Ancient Aliens is an American television series that premiered on April 20, 2010, on the History channel. Produced by Prometheus Entertainment in a documentary style, the program presents hypotheses of ancient astronauts and proposes that historical texts, archaeology, and legends contain evidence of past human-extraterrestrial contact. The show has been widely criticized by historians, cosmologists, archaeologists and other scientific circles for presenting and promoting pseudoscience, pseudohistory and pseudoarchaeology.

 

Ancient Aliens – A Spaceship Made of Stone

The Ishi-no-Hoden is a huge megalithic stone which is located in the town of Takasago in Hyogo prefecture (near Himeji).

The stone’s creation is attributed to the Jomon civilization (the earliest known pre-historic human civilization, which is also connected to the oldest discovered pottery).

The stone is 5.6 meters high, 6.5 meters wide and 7.5 meters deep with a weight of 500 tons.
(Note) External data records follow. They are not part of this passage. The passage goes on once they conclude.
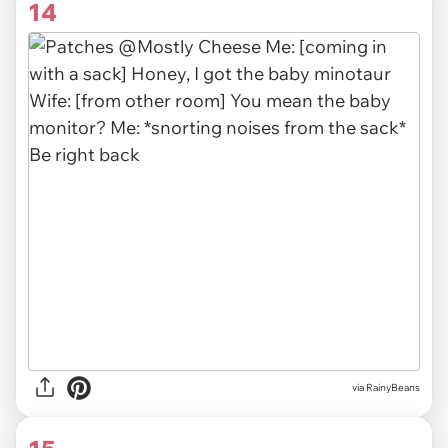
14
via RainyBeans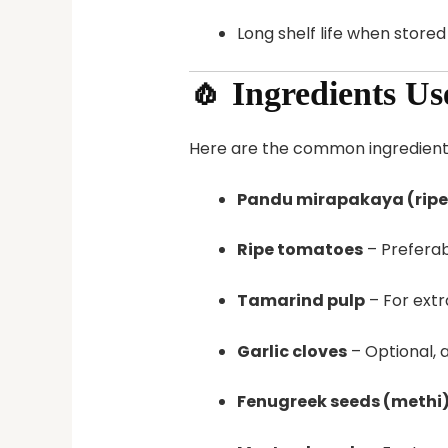
Long shelf life when store
🧄 Ingredients U
Here are the common ingredient
Pandu mirapakaya (ripe 
Ripe tomatoes
– Preferab
Tamarind pulp
– For extr
Garlic cloves
– Optional, 
Fenugreek seeds (methi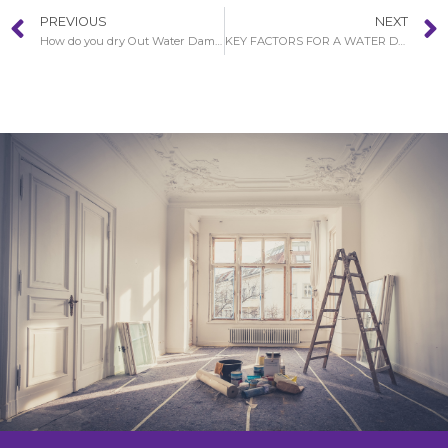
PREVIOUS
NEXT
How do you dry Out Water Damaged Walls in French Park?
KEY FACTORS FOR A WATER DAMAGE RESTORATION PROCEDURE IN FRENCH PARK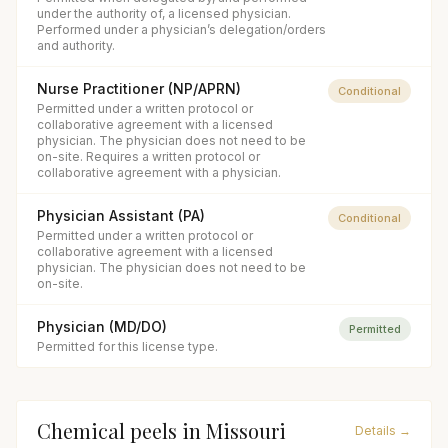
under the authority of, a licensed physician.
Performed under a physician’s delegation/orders
and authority.
Nurse Practitioner (NP/APRN)
Conditional
Permitted under a written protocol or
collaborative agreement with a licensed
physician. The physician does not need to be
on-site. Requires a written protocol or
collaborative agreement with a physician.
Physician Assistant (PA)
Conditional
Permitted under a written protocol or
collaborative agreement with a licensed
physician. The physician does not need to be
on-site.
Physician (MD/DO)
Permitted
Permitted for this license type.
Chemical peels
in
Missouri
Details →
This makes the stone larger than any of the stones used in the Great Pyramid of Giza; the largest of which was 80 tons while the typical large base stones of that pyramid were 6-10 tons.

The Hoden stone (“hoden”, literally means “treasure mansion”) was carved out of the surrounding mountainside (the mountain is called “Hodenyama”). The stone exists while the surroundings were quarried away, which is different from other famous megaliths (such as Stonehenge, the Easter Island Moai statues, or the Aswan granite of the Giza pyramid) which were are mysterious before of the logistical challenges of transporting the stones.

Later Japanese civilization developed in the Kansai area and a Shinto shrine, Ooshiki, was built to venerate the stone. Oshiki shrine has been built around the stone and honors the god Onamuchi-no-kami (better known as “Okuninushi”), the god of nation-building, farming, medicine and ruler of the unseen world of magic. According to the shrines Shinto mythology, the god Okuninushi set out on a challenge to build a castle but during the first night some local spirits used the distraction to rebel, so Okuninushi left the project unfinished as it is seen today.